Source data
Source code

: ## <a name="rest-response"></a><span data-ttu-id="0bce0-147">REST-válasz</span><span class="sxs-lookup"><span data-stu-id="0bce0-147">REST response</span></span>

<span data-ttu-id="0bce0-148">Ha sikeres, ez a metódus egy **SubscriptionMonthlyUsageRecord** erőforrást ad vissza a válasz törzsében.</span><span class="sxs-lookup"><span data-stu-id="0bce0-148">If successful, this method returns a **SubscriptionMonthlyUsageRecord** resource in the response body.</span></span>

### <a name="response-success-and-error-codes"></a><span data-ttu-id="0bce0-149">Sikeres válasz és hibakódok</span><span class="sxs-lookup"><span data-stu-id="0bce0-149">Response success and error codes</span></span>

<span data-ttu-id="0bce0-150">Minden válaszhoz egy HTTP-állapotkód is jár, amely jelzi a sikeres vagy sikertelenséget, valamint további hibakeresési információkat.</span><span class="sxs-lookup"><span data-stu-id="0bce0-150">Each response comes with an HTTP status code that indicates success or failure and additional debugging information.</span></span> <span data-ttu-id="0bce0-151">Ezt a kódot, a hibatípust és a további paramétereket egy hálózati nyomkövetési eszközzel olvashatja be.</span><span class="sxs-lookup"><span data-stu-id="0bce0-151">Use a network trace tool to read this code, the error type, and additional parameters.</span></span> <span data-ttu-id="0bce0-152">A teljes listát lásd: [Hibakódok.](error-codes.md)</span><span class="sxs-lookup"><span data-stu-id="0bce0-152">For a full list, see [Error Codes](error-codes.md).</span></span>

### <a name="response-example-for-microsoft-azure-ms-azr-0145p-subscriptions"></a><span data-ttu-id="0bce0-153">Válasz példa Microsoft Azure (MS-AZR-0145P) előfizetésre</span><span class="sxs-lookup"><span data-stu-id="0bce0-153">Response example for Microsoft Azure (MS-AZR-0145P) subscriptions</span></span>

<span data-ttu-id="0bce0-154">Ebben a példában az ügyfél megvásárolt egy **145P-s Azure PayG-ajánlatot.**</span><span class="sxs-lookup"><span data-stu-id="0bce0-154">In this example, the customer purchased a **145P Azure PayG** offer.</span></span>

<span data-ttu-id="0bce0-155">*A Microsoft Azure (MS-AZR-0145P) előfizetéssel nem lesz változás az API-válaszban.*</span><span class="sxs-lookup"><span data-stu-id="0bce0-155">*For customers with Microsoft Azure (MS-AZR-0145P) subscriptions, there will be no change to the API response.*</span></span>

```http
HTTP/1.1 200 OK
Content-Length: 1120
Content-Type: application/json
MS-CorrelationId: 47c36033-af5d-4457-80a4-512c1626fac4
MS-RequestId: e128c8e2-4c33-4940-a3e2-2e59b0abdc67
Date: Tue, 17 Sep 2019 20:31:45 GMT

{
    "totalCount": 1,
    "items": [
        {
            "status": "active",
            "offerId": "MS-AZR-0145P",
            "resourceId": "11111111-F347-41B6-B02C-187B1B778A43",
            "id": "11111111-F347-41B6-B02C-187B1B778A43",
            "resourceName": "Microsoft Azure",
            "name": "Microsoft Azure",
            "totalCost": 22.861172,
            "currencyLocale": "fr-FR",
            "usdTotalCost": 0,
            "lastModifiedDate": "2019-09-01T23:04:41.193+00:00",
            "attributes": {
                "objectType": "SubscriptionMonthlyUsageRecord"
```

• [What the task requires]:
Type out every record above once more, exactly.

• [Answer]:
Source code

: ## <a name="rest-response"></a><span data-ttu-id="0bce0-147">REST-válasz</span><span class="sxs-lookup"><span data-stu-id="0bce0-147">REST response</span></span>

<span data-ttu-id="0bce0-148">Ha sikeres, ez a metódus egy **SubscriptionMonthlyUsageRecord** erőforrást ad vissza a válasz törzsében.</span><span class="sxs-lookup"><span data-stu-id="0bce0-148">If successful, this method returns a **SubscriptionMonthlyUsageRecord** resource in the response body.</span></span>

### <a name="response-success-and-error-codes"></a><span data-ttu-id="0bce0-149">Sikeres válasz és hibakódok</span><span class="sxs-lookup"><span data-stu-id="0bce0-149">Response success and error codes</span></span>

<span data-ttu-id="0bce0-150">Minden válaszhoz egy HTTP-állapotkód is jár, amely jelzi a sikeres vagy sikertelenséget, valamint további hibakeresési információkat.</span><span class="sxs-lookup"><span data-stu-id="0bce0-150">Each response comes with an HTTP status code that indicates success or failure and additional debugging information.</span></span> <span data-ttu-id="0bce0-151">Ezt a kódot, a hibatípust és a további paramétereket egy hálózati nyomkövetési eszközzel olvashatja be.</span><span class="sxs-lookup"><span data-stu-id="0bce0-151">Use a network trace tool to read this code, the error type, and additional parameters.</span></span> <span data-ttu-id="0bce0-152">A teljes listát lásd: [Hibakódok.](error-codes.md)</span><span class="sxs-lookup"><span data-stu-id="0bce0-152">For a full list, see [Error Codes](error-codes.md).</span></span>

### <a name="response-example-for-microsoft-azure-ms-azr-0145p-subscriptions"></a><span data-ttu-id="0bce0-153">Válasz példa Microsoft Azure (MS-AZR-0145P) előfizetésre</span><span class="sxs-lookup"><span data-stu-id="0bce0-153">Response example for Microsoft Azure (MS-AZR-0145P) subscriptions</span></span>

<span data-ttu-id="0bce0-154">Ebben a példában az ügyfél megvásárolt egy **145P-s Azure PayG-ajánlatot.**</span><span class="sxs-lookup"><span data-stu-id="0bce0-154">In this example, the customer purchased a **145P Azure PayG** offer.</span></span>

<span data-ttu-id="0bce0-155">*A Microsoft Azure (MS-AZR-0145P) előfizetéssel nem lesz változás az API-válaszban.*</span><span class="sxs-lookup"><span data-stu-id="0bce0-155">*For customers with Microsoft Azure (MS-AZR-0145P) subscriptions, there will be no change to the API response.*</span></span>

```http
HTTP/1.1 200 OK
Content-Length: 1120
Content-Type: application/json
MS-CorrelationId: 47c36033-af5d-4457-80a4-512c1626fac4
MS-RequestId: e128c8e2-4c33-4940-a3e2-2e59b0abdc67
Date: Tue, 17 Sep 2019 20:31:45 GMT

{
    "totalCount": 1,
    "items": [
        {
            "status": "active",
            "offerId": "MS-AZR-0145P",
            "resourceId": "11111111-F347-41B6-B02C-187B1B778A43",
            "id": "11111111-F347-41B6-B02C-187B1B778A43",
            "resourceName": "Microsoft Azure",
            "name": "Microsoft Azure",
            "totalCost": 22.861172,
            "currencyLocale": "fr-FR",
            "usdTotalCost": 0,
            "lastModifiedDate": "2019-09-01T23:04:41.193+00:00",
            "attributes": {
                "objectType": "SubscriptionMonthlyUsageRecord"
```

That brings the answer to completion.